WHAT IS EXPECTED — From the line below that contains "H&E whole-slide image" to the line that contains "- diagnosis: Papillary carcinoma, NOS", repeat every line exactly, both ends included, and nothing else.

*** Opening DATA SECTION ***

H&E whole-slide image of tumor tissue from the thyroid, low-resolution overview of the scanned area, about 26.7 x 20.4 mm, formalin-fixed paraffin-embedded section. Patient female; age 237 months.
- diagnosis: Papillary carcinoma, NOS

*** Closing DATA SECTION ***
*** Opening DATA SECTION ***

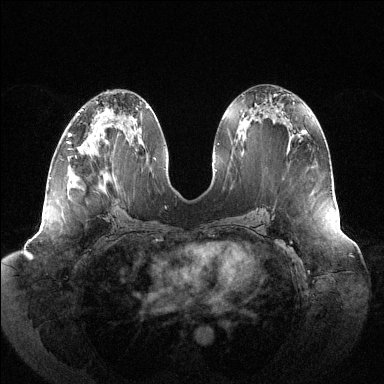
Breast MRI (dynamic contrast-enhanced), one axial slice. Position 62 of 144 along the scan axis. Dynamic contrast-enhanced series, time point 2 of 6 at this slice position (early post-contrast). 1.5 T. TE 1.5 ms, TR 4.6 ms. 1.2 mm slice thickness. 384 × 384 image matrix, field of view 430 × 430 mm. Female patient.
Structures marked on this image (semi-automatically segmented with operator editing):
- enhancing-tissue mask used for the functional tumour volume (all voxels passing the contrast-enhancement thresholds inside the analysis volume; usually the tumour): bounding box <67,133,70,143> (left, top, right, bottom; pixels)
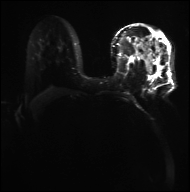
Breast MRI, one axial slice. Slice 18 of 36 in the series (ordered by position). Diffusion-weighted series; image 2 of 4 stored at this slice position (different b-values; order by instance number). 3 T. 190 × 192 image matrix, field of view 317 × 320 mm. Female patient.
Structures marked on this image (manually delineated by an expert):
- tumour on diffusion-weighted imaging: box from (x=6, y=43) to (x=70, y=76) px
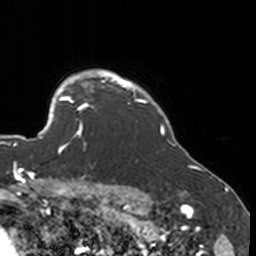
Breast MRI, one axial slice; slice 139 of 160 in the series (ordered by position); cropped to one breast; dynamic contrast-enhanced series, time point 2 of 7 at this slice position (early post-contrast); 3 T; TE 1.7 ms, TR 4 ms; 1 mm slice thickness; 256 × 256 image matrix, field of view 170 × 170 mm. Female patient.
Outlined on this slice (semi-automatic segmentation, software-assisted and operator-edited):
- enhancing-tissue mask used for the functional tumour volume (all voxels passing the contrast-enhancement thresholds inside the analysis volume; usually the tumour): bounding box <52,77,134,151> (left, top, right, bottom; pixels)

*** Closing DATA SECTION ***

RESPONSE BOX —
H&E whole-slide image of tumor tissue from the thyroid, low-resolution overview of the scanned area, about 26.7 x 20.4 mm, formalin-fixed paraffin-embedded section. Patient female; age 237 months.
- diagnosis: Papillary carcinoma, NOS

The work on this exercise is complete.